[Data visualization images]

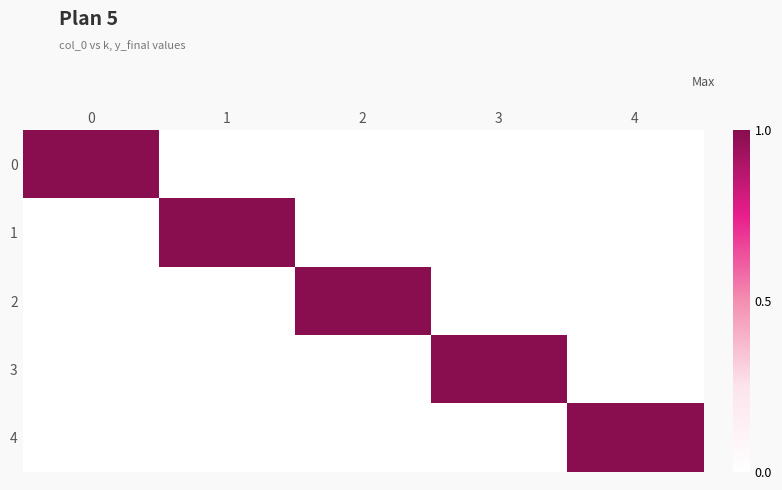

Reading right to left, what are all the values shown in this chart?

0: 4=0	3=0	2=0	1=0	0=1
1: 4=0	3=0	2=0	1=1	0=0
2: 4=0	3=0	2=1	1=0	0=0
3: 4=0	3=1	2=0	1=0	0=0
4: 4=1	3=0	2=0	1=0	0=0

▶ _Your task_:
Reproduce the text of every entry above word for word, omitting the pictures.

▶ _Reply_:
Reading right to left, what are all the values shown in this chart?

0: 4=0	3=0	2=0	1=0	0=1
1: 4=0	3=0	2=0	1=1	0=0
2: 4=0	3=0	2=1	1=0	0=0
3: 4=0	3=1	2=0	1=0	0=0
4: 4=1	3=0	2=0	1=0	0=0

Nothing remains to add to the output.